After practicing law in Nashville, Tennessee, Wise returned to Virginia and ran successfully for a seat in the U.S. House of Representatives in 1833 as a Jacksonian Democrat. He broke with Jackson over the re-chartering of the Second Bank of the United States, and the passage of the so-called Force Bill. Wise transferred his allegiance to the Whig Party and supported native son John Tyler for Vice President in 1840. In 1844, President Tyler appointed him Minister to Brazil, where he served until 1847.
Returning to the Democratic Party, Wise won election as Governor of Virginia in 1855, serving from 1856 to 1860. Following John Brown's unsuccessful raid on Harpers Ferry, Wise decided not to commute Brown's death sentence after having visited him in prison. With the country on the brink of civil war, Wise cajoled members of the Virginia Convention of 1861 to immediately secede. Though no longer governor, he boasted that Virginia militia units were already en route to seize the federal arsenal at Harpers Ferry, even though Convention members had yet to vote for secession.

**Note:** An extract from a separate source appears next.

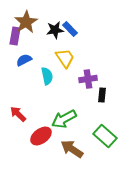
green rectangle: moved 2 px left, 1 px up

Without prior military experience, Wise joined the Confederate army at the rank of brigadier general. While his lack of experience was readily apparent in his initial battlefield commands at Kanawha Valley (1861) and Roanoke Island (1862), Wise's brigade fought well during the Petersburg and Appomattox Campaigns (1864-1865). At Appomattox Court House on April 9, 1865, he urged Lee to surrender after Confederate troops failed to break through Union lines.
After the war, Wise, unable to reclaim his plantation outside Norfolk, settled in Richmond and resumed his law practice. He served on a commission to fix the boundary line between Virginia and Maryland. In 1872, Wise published a book based on his public service, Seven Decades of the Union.